> Data records

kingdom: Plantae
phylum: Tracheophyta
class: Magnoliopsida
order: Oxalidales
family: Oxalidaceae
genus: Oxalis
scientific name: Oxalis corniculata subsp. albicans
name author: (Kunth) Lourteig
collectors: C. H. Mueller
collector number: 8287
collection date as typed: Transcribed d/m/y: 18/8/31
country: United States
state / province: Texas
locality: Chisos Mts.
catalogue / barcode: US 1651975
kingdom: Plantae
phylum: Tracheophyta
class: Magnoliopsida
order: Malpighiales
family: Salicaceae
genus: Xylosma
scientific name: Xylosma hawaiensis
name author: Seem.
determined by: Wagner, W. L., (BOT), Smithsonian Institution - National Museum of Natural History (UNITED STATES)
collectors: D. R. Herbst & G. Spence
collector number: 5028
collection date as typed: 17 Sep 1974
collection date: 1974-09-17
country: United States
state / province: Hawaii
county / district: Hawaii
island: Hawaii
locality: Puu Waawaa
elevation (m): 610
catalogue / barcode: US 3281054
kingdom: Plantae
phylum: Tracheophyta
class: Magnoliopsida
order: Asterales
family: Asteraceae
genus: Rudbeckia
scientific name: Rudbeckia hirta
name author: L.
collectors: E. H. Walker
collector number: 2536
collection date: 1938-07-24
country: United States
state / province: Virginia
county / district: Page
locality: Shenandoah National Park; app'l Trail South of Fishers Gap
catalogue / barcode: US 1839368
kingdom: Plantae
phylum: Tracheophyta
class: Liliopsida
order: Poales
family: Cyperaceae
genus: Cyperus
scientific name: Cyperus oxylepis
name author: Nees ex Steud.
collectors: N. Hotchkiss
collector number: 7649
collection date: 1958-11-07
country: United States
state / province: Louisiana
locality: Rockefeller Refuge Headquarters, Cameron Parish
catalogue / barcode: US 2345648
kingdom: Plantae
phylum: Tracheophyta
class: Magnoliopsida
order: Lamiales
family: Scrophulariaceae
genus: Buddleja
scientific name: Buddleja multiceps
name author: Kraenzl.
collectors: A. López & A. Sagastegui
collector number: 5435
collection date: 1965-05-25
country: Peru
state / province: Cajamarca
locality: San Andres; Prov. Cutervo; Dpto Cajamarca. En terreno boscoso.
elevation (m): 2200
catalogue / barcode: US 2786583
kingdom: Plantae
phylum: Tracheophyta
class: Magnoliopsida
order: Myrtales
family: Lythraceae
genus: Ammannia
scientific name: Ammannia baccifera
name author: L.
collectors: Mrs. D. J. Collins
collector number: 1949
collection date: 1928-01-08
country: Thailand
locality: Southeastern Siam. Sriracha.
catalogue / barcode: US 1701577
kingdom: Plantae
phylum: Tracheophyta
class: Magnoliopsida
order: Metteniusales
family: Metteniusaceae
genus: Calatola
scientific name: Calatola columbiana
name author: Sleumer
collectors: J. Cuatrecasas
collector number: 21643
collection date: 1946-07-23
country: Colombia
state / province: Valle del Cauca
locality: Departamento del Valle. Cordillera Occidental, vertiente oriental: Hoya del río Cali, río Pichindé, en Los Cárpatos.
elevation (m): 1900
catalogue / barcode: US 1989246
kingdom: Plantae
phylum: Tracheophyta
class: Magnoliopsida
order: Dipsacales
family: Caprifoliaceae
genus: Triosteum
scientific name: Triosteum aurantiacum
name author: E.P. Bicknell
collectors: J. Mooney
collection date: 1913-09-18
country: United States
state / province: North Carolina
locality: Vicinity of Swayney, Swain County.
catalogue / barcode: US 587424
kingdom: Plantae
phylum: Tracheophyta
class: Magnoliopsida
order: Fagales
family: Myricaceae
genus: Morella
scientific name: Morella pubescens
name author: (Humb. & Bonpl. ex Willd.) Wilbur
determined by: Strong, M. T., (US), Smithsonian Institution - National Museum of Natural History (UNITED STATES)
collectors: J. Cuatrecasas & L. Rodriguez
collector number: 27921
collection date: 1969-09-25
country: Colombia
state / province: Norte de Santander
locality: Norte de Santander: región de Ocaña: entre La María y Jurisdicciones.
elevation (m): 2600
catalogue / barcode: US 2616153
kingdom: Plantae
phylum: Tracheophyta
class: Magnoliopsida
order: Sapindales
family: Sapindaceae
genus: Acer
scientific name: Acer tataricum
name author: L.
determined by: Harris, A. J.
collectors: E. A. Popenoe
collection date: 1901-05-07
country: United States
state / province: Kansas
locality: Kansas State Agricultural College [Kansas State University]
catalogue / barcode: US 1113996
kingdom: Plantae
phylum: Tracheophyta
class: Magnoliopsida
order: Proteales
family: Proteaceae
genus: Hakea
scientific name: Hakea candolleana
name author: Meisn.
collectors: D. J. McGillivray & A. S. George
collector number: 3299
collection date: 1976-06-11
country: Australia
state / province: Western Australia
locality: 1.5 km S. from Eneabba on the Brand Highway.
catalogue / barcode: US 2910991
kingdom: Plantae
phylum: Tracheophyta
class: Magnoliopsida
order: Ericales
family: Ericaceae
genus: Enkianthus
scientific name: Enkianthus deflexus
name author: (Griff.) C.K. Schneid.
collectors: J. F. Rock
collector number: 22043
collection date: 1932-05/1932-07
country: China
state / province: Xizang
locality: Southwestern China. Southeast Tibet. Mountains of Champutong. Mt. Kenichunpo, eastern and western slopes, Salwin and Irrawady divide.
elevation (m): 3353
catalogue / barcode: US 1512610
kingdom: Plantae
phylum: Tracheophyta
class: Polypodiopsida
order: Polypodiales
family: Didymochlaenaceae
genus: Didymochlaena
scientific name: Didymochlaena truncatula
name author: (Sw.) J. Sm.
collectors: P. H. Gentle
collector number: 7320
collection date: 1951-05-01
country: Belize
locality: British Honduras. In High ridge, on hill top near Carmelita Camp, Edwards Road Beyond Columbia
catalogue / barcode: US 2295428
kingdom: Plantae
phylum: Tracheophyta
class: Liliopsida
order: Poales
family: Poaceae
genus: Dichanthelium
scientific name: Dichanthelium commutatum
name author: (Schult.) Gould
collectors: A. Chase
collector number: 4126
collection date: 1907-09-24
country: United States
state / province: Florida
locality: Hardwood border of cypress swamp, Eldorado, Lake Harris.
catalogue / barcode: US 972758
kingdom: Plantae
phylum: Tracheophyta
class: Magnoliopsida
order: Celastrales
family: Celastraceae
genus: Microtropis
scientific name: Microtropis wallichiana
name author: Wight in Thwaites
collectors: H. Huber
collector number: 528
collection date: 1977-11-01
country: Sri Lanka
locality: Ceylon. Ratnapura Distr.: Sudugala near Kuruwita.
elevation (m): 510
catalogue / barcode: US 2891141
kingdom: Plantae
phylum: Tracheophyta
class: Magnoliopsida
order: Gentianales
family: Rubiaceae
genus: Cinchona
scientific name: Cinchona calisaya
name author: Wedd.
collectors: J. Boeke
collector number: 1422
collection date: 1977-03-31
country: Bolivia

> Objective
Output every line of the entries above as a Markdown table with two columns, Row and Text, numbering each row and leaving out blank lines.

> Result
| Row | Text |
|---|---|
| 1 | kingdom: Plantae |
| 2 | phylum: Tracheophyta |
| 3 | class: Magnoliopsida |
| 4 | order: Oxalidales |
| 5 | family: Oxalidaceae |
| 6 | genus: Oxalis |
| 7 | scientific name: Oxalis corniculata subsp. albicans |
| 8 | name author: (Kunth) Lourteig |
| 9 | collectors: C. H. Mueller |
| 10 | collector number: 8287 |
| 11 | collection date as typed: Transcribed d/m/y: 18/8/31 |
| 12 | country: United States |
| 13 | state / province: Texas |
| 14 | locality: Chisos Mts. |
| 15 | catalogue / barcode: US 1651975 |
| 16 | kingdom: Plantae |
| 17 | phylum: Tracheophyta |
| 18 | class: Magnoliopsida |
| 19 | order: Malpighiales |
| 20 | family: Salicaceae |
| 21 | genus: Xylosma |
| 22 | scientific name: Xylosma hawaiensis |
| 23 | name author: Seem. |
| 24 | determined by: Wagner, W. L., (BOT), Smithsonian Institution - National Museum of Natural History (UNITED STATES) |
| 25 | collectors: D. R. Herbst & G. Spence |
| 26 | collector number: 5028 |
| 27 | collection date as typed: 17 Sep 1974 |
| 28 | collection date: 1974-09-17 |
| 29 | country: United States |
| 30 | state / province: Hawaii |
| 31 | county / district: Hawaii |
| 32 | island: Hawaii |
| 33 | locality: Puu Waawaa |
| 34 | elevation (m): 610 |
| 35 | catalogue / barcode: US 3281054 |
| 36 | kingdom: Plantae |
| 37 | phylum: Tracheophyta |
| 38 | class: Magnoliopsida |
| 39 | order: Asterales |
| 40 | family: Asteraceae |
| 41 | genus: Rudbeckia |
| 42 | scientific name: Rudbeckia hirta |
| 43 | name author: L. |
| 44 | collectors: E. H. Walker |
| 45 | collector number: 2536 |
| 46 | collection date: 1938-07-24 |
| 47 | country: United States |
| 48 | state / province: Virginia |
| 49 | county / district: Page |
| 50 | locality: Shenandoah National Park; app'l Trail South of Fishers Gap |
| 51 | catalogue / barcode: US 1839368 |
| 52 | kingdom: Plantae |
| 53 | phylum: Tracheophyta |
| 54 | class: Liliopsida |
| 55 | order: Poales |
| 56 | family: Cyperaceae |
| 57 | genus: Cyperus |
| 58 | scientific name: Cyperus oxylepis |
| 59 | name author: Nees ex Steud. |
| 60 | collectors: N. Hotchkiss |
| 61 | collector number: 7649 |
| 62 | collection date: 1958-11-07 |
| 63 | country: United States |
| 64 | state / province: Louisiana |
| 65 | locality: Rockefeller Refuge Headquarters, Cameron Parish |
| 66 | catalogue / barcode: US 2345648 |
| 67 | kingdom: Plantae |
| 68 | phylum: Tracheophyta |
| 69 | class: Magnoliopsida |
| 70 | order: Lamiales |
| 71 | family: Scrophulariaceae |
| 72 | genus: Buddleja |
| 73 | scientific name: Buddleja multiceps |
| 74 | name author: Kraenzl. |
| 75 | collectors: A. López & A. Sagastegui |
| 76 | collector number: 5435 |
| 77 | collection date: 1965-05-25 |
| 78 | country: Peru |
| 79 | state / province: Cajamarca |
| 80 | locality: San Andres; Prov. Cutervo; Dpto Cajamarca. En terreno boscoso. |
| 81 | elevation (m): 2200 |
| 82 | catalogue / barcode: US 2786583 |
| 83 | kingdom: Plantae |
| 84 | phylum: Tracheophyta |
| 85 | class: Magnoliopsida |
| 86 | order: Myrtales |
| 87 | family: Lythraceae |
| 88 | genus: Ammannia |
| 89 | scientific name: Ammannia baccifera |
| 90 | name author: L. |
| 91 | collectors: Mrs. D. J. Collins |
| 92 | collector number: 1949 |
| 93 | collection date: 1928-01-08 |
| 94 | country: Thailand |
| 95 | locality: Southeastern Siam. Sriracha. |
| 96 | catalogue / barcode: US 1701577 |
| 97 | kingdom: Plantae |
| 98 | phylum: Tracheophyta |
| 99 | class: Magnoliopsida |
| 100 | order: Metteniusales |
| 101 | family: Metteniusaceae |
| 102 | genus: Calatola |
| 103 | scientific name: Calatola columbiana |
| 104 | name author: Sleumer |
| 105 | collectors: J. Cuatrecasas |
| 106 | collector number: 21643 |
| 107 | collection date: 1946-07-23 |
| 108 | country: Colombia |
| 109 | state / province: Valle del Cauca |
| 110 | locality: Departamento del Valle. Cordillera Occidental, vertiente oriental: Hoya del río Cali, río Pichindé, en Los Cárpatos. |
| 111 | elevation (m): 1900 |
| 112 | catalogue / barcode: US 1989246 |
| 113 | kingdom: Plantae |
| 114 | phylum: Tracheophyta |
| 115 | class: Magnoliopsida |
| 116 | order: Dipsacales |
| 117 | family: Caprifoliaceae |
| 118 | genus: Triosteum |
| 119 | scientific name: Triosteum aurantiacum |
| 120 | name author: E.P. Bicknell |
| 121 | collectors: J. Mooney |
| 122 | collection date: 1913-09-18 |
| 123 | country: United States |
| 124 | state / province: North Carolina |
| 125 | locality: Vicinity of Swayney, Swain County. |
| 126 | catalogue / barcode: US 587424 |
| 127 | kingdom: Plantae |
| 128 | phylum: Tracheophyta |
| 129 | class: Magnoliopsida |
| 130 | order: Fagales |
| 131 | family: Myricaceae |
| 132 | genus: Morella |
| 133 | scientific name: Morella pubescens |
| 134 | name author: (Humb. & Bonpl. ex Willd.) Wilbur |
| 135 | determined by: Strong, M. T., (US), Smithsonian Institution - National Museum of Natural History (UNITED STATES) |
| 136 | collectors: J. Cuatrecasas & L. Rodriguez |
| 137 | collector number: 27921 |
| 138 | collection date: 1969-09-25 |
| 139 | country: Colombia |
| 140 | state / province: Norte de Santander |
| 141 | locality: Norte de Santander: región de Ocaña: entre La María y Jurisdicciones. |
| 142 | elevation (m): 2600 |
| 143 | catalogue / barcode: US 2616153 |
| 144 | kingdom: Plantae |
| 145 | phylum: Tracheophyta |
| 146 | class: Magnoliopsida |
| 147 | order: Sapindales |
| 148 | family: Sapindaceae |
| 149 | genus: Acer |
| 150 | scientific name: Acer tataricum |
| 151 | name author: L. |
| 152 | determined by: Harris, A. J. |
| 153 | collectors: E. A. Popenoe |
| 154 | collection date: 1901-05-07 |
| 155 | country: United States |
| 156 | state / province: Kansas |
| 157 | locality: Kansas State Agricultural College [Kansas State University] |
| 158 | catalogue / barcode: US 1113996 |
| 159 | kingdom: Plantae |
| 160 | phylum: Tracheophyta |
| 161 | class: Magnoliopsida |
| 162 | order: Proteales |
| 163 | family: Proteaceae |
| 164 | genus: Hakea |
| 165 | scientific name: Hakea candolleana |
| 166 | name author: Meisn. |
| 167 | collectors: D. J. McGillivray & A. S. George |
| 168 | collector number: 3299 |
| 169 | collection date: 1976-06-11 |
| 170 | country: Australia |
| 171 | state / province: Western Australia |
| 172 | locality: 1.5 km S. from Eneabba on the Brand Highway. |
| 173 | catalogue / barcode: US 2910991 |
| 174 | kingdom: Plantae |
| 175 | phylum: Tracheophyta |
| 176 | class: Magnoliopsida |
| 177 | order: Ericales |
| 178 | family: Ericaceae |
| 179 | genus: Enkianthus |
| 180 | scientific name: Enkianthus deflexus |
| 181 | name author: (Griff.) C.K. Schneid. |
| 182 | collectors: J. F. Rock |
| 183 | collector number: 22043 |
| 184 | collection date: 1932-05/1932-07 |
| 185 | country: China |
| 186 | state / province: Xizang |
| 187 | locality: Southwestern China. Southeast Tibet. Mountains of Champutong. Mt. Kenichunpo, eastern and western slopes, Salwin and Irrawady divide. |
| 188 | elevation (m): 3353 |
| 189 | catalogue / barcode: US 1512610 |
| 190 | kingdom: Plantae |
| 191 | phylum: Tracheophyta |
| 192 | class: Polypodiopsida |
| 193 | order: Polypodiales |
| 194 | family: Didymochlaenaceae |
| 195 | genus: Didymochlaena |
| 196 | scientific name: Didymochlaena truncatula |
| 197 | name author: (Sw.) J. Sm. |
| 198 | collectors: P. H. Gentle |
| 199 | collector number: 7320 |
| 200 | collection date: 1951-05-01 |
| 201 | country: Belize |
| 202 | locality: British Honduras. In High ridge, on hill top near Carmelita Camp, Edwards Road Beyond Columbia |
| 203 | catalogue / barcode: US 2295428 |
| 204 | kingdom: Plantae |
| 205 | phylum: Tracheophyta |
| 206 | class: Liliopsida |
| 207 | order: Poales |
| 208 | family: Poaceae |
| 209 | genus: Dichanthelium |
| 210 | scientific name: Dichanthelium commutatum |
| 211 | name author: (Schult.) Gould |
| 212 | collectors: A. Chase |
| 213 | collector number: 4126 |
| 214 | collection date: 1907-09-24 |
| 215 | country: United States |
| 216 | state / province: Florida |
| 217 | locality: Hardwood border of cypress swamp, Eldorado, Lake Harris. |
| 218 | catalogue / barcode: US 972758 |
| 219 | kingdom: Plantae |
| 220 | phylum: Tracheophyta |
| 221 | class: Magnoliopsida |
| 222 | order: Celastrales |
| 223 | family: Celastraceae |
| 224 | genus: Microtropis |
| 225 | scientific name: Microtropis wallichiana |
| 226 | name author: Wight in Thwaites |
| 227 | collectors: H. Huber |
| 228 | collector number: 528 |
| 229 | collection date: 1977-11-01 |
| 230 | country: Sri Lanka |
| 231 | locality: Ceylon. Ratnapura Distr.: Sudugala near Kuruwita. |
| 232 | elevation (m): 510 |
| 233 | catalogue / barcode: US 2891141 |
| 234 | kingdom: Plantae |
| 235 | phylum: Tracheophyta |
| 236 | class: Magnoliopsida |
| 237 | order: Gentianales |
| 238 | family: Rubiaceae |
| 239 | genus: Cinchona |
| 240 | scientific name: Cinchona calisaya |
| 241 | name author: Wedd. |
| 242 | collectors: J. Boeke |
| 243 | collector number: 1422 |
| 244 | collection date: 1977-03-31 |
| 245 | country: Bolivia |